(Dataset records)
┌──

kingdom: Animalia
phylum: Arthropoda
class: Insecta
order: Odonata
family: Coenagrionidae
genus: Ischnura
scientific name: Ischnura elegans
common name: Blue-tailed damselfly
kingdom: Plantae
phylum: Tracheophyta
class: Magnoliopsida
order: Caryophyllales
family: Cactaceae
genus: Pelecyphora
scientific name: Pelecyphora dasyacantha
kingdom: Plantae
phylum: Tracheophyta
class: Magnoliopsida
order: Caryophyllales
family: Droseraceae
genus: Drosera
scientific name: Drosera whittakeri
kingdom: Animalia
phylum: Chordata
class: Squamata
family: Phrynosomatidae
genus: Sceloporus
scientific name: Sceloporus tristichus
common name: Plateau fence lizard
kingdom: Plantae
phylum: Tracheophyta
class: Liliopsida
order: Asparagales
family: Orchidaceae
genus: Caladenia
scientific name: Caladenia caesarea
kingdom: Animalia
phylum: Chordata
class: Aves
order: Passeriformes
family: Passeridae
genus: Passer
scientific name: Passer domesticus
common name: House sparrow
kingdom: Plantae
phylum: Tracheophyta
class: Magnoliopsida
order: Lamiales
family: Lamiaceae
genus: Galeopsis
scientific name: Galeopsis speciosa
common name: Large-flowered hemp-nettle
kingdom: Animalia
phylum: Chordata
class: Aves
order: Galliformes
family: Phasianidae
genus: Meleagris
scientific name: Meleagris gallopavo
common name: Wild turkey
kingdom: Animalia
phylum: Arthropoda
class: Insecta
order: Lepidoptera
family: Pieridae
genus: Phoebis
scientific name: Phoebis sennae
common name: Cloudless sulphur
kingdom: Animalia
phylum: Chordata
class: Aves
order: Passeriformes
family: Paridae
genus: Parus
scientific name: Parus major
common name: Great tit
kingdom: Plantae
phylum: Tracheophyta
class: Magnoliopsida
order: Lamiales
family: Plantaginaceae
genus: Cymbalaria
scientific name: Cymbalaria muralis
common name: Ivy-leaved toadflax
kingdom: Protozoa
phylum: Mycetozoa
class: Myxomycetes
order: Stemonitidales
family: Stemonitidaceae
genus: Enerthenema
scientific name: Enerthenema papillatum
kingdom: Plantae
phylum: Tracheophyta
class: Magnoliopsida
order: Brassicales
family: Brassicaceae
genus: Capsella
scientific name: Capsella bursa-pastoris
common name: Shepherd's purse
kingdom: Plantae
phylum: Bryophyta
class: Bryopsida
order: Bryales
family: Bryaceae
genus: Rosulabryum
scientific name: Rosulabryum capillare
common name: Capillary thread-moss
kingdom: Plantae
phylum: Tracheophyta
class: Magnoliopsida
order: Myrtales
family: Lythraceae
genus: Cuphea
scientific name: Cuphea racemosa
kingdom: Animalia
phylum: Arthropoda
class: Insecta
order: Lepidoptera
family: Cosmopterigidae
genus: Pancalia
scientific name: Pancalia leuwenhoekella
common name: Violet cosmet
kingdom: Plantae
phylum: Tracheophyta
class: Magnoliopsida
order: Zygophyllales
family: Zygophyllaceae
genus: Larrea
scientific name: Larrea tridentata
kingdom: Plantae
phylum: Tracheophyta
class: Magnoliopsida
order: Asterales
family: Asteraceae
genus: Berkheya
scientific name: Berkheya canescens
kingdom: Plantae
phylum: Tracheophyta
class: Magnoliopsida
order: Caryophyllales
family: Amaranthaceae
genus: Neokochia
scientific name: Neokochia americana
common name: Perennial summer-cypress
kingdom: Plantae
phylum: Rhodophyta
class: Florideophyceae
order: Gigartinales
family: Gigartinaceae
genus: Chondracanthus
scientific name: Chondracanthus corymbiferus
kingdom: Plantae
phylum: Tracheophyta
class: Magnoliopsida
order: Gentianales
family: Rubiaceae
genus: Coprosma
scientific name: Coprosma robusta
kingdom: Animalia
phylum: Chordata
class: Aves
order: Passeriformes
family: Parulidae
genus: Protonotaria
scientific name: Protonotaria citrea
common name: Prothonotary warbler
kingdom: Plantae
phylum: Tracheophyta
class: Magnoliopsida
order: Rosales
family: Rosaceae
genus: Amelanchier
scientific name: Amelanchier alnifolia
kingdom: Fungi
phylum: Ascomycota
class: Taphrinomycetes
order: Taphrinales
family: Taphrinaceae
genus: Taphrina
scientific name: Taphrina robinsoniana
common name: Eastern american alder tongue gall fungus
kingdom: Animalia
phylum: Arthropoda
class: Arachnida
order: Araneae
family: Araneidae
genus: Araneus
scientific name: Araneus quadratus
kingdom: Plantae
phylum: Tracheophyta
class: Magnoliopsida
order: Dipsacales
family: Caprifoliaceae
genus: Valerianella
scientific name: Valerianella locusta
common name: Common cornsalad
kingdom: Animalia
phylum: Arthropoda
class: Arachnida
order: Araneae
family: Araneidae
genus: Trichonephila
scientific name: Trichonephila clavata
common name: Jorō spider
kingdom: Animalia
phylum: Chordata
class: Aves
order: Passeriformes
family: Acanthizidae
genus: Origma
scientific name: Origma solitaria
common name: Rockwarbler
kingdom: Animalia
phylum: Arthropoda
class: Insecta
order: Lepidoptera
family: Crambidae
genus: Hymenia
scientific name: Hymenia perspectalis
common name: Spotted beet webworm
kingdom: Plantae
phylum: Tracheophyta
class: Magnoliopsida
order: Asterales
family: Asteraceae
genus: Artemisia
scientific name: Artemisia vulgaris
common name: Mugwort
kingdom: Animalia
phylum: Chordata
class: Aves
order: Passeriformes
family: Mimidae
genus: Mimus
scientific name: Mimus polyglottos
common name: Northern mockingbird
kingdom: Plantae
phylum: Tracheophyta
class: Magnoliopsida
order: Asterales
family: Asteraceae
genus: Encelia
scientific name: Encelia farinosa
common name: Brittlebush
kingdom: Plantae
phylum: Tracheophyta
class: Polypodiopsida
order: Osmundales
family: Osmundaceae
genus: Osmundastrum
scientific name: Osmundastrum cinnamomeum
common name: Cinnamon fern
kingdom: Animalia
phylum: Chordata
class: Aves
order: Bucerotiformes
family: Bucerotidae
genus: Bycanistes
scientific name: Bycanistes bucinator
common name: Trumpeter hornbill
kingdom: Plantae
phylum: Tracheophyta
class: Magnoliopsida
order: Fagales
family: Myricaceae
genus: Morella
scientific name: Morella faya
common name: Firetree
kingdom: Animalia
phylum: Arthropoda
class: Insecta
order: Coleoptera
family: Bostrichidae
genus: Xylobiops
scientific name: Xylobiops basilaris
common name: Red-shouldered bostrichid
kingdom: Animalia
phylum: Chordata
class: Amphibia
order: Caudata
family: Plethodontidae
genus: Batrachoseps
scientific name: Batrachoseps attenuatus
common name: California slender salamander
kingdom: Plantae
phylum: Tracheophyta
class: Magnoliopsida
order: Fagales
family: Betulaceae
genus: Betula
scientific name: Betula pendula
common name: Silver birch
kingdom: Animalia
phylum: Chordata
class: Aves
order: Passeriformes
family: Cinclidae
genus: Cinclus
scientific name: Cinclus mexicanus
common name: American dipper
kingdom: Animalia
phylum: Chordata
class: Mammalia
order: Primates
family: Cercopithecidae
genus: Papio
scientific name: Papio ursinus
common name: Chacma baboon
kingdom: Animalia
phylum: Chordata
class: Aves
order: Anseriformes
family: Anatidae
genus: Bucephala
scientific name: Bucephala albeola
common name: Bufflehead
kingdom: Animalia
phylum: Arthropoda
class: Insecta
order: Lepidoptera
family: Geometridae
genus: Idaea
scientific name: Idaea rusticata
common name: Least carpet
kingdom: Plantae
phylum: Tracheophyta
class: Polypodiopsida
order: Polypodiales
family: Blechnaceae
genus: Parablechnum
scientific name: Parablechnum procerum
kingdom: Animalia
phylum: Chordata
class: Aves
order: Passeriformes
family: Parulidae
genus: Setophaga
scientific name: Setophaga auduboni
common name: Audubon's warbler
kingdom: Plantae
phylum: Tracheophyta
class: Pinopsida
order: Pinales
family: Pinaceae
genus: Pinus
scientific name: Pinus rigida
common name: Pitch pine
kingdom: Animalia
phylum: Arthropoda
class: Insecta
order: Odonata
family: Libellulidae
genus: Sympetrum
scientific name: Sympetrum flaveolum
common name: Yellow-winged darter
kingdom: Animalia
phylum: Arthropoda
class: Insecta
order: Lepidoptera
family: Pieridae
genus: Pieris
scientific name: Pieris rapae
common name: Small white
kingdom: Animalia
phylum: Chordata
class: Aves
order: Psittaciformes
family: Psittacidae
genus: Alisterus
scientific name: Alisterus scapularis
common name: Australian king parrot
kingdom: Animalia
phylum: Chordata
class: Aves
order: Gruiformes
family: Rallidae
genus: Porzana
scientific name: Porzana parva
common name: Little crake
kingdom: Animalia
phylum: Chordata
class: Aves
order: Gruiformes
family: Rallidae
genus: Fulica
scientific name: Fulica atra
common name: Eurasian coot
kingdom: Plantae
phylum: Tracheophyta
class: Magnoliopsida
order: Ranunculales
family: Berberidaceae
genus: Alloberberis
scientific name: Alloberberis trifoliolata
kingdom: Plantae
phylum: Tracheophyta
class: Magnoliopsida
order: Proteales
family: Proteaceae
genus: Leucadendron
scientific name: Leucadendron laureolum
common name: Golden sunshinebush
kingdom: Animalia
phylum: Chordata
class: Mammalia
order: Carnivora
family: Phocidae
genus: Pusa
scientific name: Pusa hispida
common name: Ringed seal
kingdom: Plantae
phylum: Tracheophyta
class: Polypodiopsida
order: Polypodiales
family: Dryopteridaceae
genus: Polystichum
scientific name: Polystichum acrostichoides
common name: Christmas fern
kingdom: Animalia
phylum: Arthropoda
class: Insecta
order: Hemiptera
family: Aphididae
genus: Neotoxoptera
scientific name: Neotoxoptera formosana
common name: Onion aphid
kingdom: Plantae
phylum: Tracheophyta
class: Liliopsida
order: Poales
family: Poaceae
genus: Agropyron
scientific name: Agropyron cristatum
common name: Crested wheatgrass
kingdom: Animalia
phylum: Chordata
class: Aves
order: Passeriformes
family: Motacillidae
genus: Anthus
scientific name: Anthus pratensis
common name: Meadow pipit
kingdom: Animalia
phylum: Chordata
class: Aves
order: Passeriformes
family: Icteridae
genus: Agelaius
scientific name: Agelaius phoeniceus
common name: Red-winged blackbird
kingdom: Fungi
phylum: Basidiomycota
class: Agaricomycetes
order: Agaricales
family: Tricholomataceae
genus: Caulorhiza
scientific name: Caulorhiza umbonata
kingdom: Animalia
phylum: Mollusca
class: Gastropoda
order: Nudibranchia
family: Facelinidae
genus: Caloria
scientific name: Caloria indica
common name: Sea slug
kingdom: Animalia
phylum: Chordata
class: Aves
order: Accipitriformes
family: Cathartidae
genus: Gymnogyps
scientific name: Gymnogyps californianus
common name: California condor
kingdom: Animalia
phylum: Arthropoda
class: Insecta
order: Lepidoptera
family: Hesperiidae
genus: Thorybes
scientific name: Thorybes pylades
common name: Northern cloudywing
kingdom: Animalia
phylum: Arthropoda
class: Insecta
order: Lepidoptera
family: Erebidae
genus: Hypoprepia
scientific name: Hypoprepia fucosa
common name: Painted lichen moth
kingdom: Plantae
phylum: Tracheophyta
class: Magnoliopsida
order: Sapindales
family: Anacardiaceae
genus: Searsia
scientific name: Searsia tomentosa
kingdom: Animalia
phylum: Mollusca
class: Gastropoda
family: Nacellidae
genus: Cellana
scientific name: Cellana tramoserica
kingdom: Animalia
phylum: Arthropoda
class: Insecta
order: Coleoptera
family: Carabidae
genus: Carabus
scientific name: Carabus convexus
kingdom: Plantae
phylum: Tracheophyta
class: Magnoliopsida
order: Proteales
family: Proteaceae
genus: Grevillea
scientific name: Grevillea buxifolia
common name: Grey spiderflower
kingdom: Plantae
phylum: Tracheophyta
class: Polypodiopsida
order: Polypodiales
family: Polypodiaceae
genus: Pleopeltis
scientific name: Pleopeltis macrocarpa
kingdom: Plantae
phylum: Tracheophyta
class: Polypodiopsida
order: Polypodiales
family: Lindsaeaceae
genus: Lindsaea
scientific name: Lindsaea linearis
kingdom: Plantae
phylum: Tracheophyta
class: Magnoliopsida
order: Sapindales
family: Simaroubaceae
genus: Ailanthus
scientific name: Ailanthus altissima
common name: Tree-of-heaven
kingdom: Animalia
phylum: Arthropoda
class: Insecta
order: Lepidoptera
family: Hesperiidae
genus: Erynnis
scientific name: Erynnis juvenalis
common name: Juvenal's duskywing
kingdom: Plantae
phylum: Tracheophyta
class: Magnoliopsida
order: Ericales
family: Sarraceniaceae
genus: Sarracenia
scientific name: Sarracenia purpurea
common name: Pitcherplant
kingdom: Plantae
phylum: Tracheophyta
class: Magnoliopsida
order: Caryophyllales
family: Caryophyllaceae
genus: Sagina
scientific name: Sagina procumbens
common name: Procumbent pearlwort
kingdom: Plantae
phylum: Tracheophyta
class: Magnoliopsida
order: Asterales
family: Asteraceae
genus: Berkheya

└──

WHAT THE TASK ASKS
Copy out everything from the start of the records above down to the line containing "genus: Pelecyphora", keeping that line as well.

RESPONSE TO THIS TASK
kingdom: Animalia
phylum: Arthropoda
class: Insecta
order: Odonata
family: Coenagrionidae
genus: Ischnura
scientific name: Ischnura elegans
common name: Blue-tailed damselfly
kingdom: Plantae
phylum: Tracheophyta
class: Magnoliopsida
order: Caryophyllales
family: Cactaceae
genus: Pelecyphora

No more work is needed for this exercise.